Dataset:

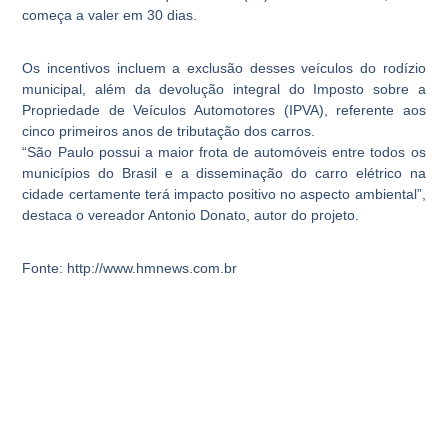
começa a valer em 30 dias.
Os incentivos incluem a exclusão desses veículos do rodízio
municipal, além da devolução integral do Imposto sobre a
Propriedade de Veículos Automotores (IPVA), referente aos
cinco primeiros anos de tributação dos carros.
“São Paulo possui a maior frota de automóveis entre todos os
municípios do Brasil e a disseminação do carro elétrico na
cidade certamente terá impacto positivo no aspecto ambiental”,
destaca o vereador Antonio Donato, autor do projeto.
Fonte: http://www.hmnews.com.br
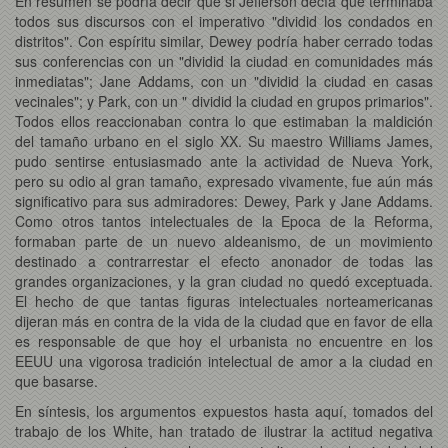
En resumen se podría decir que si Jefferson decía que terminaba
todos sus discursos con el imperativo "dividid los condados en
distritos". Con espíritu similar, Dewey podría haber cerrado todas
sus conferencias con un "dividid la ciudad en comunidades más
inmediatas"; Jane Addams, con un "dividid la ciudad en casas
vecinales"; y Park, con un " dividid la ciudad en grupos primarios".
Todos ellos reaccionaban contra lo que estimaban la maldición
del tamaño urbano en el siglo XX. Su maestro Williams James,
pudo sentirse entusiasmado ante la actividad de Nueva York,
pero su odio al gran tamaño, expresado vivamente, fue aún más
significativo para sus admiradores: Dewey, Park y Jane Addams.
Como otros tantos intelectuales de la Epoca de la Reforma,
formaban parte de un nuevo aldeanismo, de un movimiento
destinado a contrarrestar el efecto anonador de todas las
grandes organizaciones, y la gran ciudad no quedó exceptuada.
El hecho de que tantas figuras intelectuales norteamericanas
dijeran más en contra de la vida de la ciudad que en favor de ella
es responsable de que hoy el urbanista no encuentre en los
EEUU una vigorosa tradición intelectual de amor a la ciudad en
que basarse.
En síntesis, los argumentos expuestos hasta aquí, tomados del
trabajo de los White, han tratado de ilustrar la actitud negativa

--

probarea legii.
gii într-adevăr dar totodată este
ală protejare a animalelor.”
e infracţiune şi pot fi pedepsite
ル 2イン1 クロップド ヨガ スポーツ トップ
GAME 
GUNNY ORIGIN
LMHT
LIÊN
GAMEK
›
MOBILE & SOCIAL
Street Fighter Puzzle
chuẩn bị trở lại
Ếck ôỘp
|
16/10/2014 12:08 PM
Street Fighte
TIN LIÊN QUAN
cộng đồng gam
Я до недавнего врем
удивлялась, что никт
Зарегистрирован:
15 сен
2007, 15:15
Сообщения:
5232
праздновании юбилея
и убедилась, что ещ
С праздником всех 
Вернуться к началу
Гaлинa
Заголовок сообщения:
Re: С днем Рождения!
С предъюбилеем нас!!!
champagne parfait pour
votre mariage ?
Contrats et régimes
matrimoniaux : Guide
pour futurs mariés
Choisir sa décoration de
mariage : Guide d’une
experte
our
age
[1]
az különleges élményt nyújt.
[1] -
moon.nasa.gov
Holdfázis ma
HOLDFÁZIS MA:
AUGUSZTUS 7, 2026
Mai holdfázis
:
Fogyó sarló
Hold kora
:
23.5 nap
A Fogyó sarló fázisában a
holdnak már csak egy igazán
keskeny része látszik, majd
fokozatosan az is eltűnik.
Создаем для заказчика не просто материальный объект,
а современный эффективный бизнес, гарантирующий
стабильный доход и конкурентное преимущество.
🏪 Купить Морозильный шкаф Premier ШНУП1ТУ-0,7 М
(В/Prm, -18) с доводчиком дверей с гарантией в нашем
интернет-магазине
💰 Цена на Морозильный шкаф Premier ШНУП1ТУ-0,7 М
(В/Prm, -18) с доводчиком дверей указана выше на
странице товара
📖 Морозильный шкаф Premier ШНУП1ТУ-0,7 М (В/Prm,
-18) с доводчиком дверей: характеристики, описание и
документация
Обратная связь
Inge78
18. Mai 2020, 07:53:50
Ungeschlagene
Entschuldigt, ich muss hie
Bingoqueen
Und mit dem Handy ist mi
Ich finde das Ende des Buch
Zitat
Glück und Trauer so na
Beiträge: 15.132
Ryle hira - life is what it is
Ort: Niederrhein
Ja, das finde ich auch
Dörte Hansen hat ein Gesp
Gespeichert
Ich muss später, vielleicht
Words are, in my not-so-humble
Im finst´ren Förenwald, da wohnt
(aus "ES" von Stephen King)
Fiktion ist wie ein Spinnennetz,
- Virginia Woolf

To-do item: Look over the entries for "Dewey", then copy every line that includes that string.

Answer area:
distritos". Con espíritu similar, Dewey podría haber cerrado todas
significativo para sus admiradores: Dewey, Park y Jane Addams.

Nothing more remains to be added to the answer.